While “deep pocketed studios” can afford high-quality dubbing through professional studios and voice actors, this option is financially prohibitive for most content creators. Even well-funded studios often face limitations in the number of languages they can support.
Shemen explains, “This leaves the majority of content owners – approximately 99% – unable to reach international audiences beyond subtitles.” He emphasizes that Papercup aims to address this gap, stating, “Our goal is to produce translated voices that closely resemble the original speaker’s voice.”
To achieve this, Shemen outlines four key areas of focus. First is the creation of “natural sounding” voices, prioritizing clarity and a human-like quality. The second challenge involves replicating the emotion and pacing of the original speaker. Third is capturing the unique qualities of an individual’s voice. Finally, the translated audio must be precisely synchronized with the video.
Shemen elaborates, “We initially concentrated on developing voices that sound as natural and human-like as possible, achieving significant advancements in quality through focused technological refinement. We now have one of the leading Spanish speech synthesis systems currently available.”
“Our current efforts are directed towards improving the retention and transfer of the original emotion and expressiveness from the speaker across different languages, while simultaneously investigating the elements that constitute high-quality dubbing.”
The next significant hurdle, and perhaps the most complex, is “speaker adaptation,” which involves accurately capturing the distinctiveness of a person’s voice. “This represents the final stage of adaptation,” notes Shemen, “but it was also one of our earliest research breakthroughs. While we have models capable of achieving this, we are currently prioritizing emotion and expressiveness.”
Despite its reliance on artificial intelligence, Papercup also incorporates a “human-in-the-loop” process for quality control. This involves making corrections and adjustments to the translated audio, addressing any errors in speech recognition or machine translation, refining audio timing, and ensuring accurate emotional delivery and pacing.
The extent of human intervention varies depending on the content type and the content owner’s requirements, reflecting the balance between realism and perfection. Shemen points out that “good enough” is often sufficient for a large volume of content.
Regarding the technology’s origins, Shemen credits co-founder and CTO Jiameng Gao, describing him as “exceptionally intelligent and deeply fascinated by speech processing.” Gao holds two Masters degrees from the University of Cambridge – in machine learning and speech language technology – and his thesis focused on speaker adaptive speech processing.

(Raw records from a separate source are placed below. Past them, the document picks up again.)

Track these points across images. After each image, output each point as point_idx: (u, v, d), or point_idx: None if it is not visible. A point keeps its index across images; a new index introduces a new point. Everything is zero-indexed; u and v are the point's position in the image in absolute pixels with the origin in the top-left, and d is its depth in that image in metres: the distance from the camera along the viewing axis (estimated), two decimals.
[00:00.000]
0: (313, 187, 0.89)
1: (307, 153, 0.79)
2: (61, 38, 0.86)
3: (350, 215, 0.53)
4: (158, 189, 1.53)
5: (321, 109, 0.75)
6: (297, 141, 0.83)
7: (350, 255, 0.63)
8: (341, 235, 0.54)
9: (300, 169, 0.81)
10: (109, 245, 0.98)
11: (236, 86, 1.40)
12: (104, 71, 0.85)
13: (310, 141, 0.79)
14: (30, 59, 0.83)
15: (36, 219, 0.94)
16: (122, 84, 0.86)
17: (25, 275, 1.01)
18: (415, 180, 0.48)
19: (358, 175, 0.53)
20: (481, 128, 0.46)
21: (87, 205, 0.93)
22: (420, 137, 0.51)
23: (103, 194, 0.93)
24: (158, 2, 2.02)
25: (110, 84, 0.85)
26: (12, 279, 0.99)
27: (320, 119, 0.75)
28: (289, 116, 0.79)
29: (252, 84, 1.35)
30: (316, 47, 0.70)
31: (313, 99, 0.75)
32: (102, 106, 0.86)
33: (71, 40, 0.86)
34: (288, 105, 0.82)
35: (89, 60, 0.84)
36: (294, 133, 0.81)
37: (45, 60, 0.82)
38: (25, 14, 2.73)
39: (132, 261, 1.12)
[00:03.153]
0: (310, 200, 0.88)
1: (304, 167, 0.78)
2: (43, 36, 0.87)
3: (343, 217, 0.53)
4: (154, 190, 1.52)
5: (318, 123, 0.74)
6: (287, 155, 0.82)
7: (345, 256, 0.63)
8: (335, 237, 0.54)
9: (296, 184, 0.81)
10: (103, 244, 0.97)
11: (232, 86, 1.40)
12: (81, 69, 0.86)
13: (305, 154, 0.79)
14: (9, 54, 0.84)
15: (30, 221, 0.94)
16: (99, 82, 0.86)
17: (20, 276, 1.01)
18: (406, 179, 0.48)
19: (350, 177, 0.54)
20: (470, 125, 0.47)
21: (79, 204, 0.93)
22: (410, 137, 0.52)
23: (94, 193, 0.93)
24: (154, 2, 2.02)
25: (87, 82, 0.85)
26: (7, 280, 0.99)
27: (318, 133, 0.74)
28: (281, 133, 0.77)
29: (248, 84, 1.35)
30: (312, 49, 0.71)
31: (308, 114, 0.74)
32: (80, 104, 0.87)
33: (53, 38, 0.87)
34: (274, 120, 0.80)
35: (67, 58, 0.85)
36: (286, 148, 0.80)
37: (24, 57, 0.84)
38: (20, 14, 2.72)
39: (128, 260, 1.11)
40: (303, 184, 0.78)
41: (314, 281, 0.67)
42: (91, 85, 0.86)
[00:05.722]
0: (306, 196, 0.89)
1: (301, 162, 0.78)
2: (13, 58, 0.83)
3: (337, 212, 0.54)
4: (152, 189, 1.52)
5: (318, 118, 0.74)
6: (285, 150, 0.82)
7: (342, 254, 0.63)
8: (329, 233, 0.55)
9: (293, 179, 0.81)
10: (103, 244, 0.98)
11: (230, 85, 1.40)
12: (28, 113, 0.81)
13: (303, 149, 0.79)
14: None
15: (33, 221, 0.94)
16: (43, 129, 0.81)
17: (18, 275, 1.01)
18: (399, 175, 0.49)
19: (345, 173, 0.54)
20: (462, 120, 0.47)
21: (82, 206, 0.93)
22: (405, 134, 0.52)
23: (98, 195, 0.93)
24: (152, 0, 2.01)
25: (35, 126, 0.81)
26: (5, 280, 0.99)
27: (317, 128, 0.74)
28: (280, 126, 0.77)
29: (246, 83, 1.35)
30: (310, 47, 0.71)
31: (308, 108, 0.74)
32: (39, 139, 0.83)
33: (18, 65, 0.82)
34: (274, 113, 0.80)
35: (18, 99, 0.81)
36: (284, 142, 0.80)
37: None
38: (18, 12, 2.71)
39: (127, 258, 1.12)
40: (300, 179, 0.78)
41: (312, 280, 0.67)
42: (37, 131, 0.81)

It was during his time at Cambridge that he recognized the potential for a technology like Papercup.
“When we began collaborating at Entrepreneur First in late 2017, we developed initial prototype systems that demonstrated the feasibility of this technology, despite the lack of any existing precedent,” says Shemen. “Early discussions revealed overwhelming demand for what we were building, and the primary challenge became creating a system suitable for a production environment.”